[TEXT UNDER STUDY Boundary: Start]
It's problem stem from the fact that it simply hasn’t had the products that people wanted. Since Sony invented the Walkman the company has changed. It is no longer just a vendor of consumer electronics, but also a multi-faceted producer of content through its Sony Pictures and Sony Music divisions. But by trying to create a synergy between its products and its content, Sony missed the bigger picture. For years it has been obsessed by its own proprietary ATRAC codec and DRM while the rest of digital world was going with open formats such as MP3. Thus quicker, smarter and more savvy companies such as Apple have been able to sweep in and take large chunks of its mindshare and market share.
But like a sleeping giant awakening there are signs that Sony is rousing. Last year it finally got round to adding native MP3 support for its flash based MP3 players and also released a hard disk based player – only weeks after denying to us that it would ever do such a thing. This player was the NW-HD1 which Riyad reviewed here. This product had only a short shelf life, with this new player, the NW-HD3, following on only a couple of months later. This major difference was that the HD3 added native support for MP3 from the get-go without having to recode the tracks to its native ATRAC format. (A firmware update for the HD1 is also available). Other than that, the changes to the HD3 are subtle. The screen has been moved a little and it’s now available in four colours, silver, blue, red and a rather nifty looking black. Oh, and Sony has decided follow Apple and remove the dock from the box. This is a shame as it was quite cool looking and wrapped around the chassis nicely. It’s also been introduced at a slightly lower price than the HD1 and most online retailers have it on sale for about £220.
Fundamentally though, it’s still the same 20GB capacity player, and unfortunately you still need to use Sony’s infamous SonicStage software to get your music onto it. The unit does appear in Windows as a drive letter and you can drag and drop anything you want onto it but you can only play audio on HD3 if it’s been transferred by SonicStage. To hook up the player to a PC though you need to attach a USB adaptor. This means you have to have this with you if you want to use it as an external drive so there could be instances where you don’t have it with you, which could prove frustrating.
[TEXT UNDER STUDY Boundary: End]
In the Sony player review, which four colors is the NW-HD3 available in? Please note that the lines after this have no connection to the Sony player review.
[EXCERPTED DATA Boundary: Start]
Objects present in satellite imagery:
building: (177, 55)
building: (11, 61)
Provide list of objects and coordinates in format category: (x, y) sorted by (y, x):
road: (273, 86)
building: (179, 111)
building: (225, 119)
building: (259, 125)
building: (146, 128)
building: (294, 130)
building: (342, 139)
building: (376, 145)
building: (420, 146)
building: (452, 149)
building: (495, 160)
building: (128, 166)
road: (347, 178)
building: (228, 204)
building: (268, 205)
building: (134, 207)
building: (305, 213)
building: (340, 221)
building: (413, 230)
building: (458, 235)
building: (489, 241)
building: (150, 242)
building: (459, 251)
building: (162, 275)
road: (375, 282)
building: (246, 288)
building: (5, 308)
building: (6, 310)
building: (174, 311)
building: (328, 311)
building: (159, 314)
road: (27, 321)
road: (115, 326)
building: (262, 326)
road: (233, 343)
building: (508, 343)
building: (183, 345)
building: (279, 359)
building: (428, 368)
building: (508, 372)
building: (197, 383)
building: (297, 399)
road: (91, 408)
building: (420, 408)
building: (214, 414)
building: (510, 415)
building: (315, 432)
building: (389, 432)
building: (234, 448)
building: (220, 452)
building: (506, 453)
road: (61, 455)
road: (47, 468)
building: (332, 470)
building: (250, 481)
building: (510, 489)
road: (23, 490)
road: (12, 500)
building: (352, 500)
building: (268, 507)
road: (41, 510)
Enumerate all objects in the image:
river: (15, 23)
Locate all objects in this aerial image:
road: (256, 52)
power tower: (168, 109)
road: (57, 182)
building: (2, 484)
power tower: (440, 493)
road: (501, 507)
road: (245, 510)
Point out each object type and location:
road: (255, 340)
[EXCERPTED DATA Boundary: End]
- SOLUTION TO THE EXERCISE -
Silver, blue, red and black.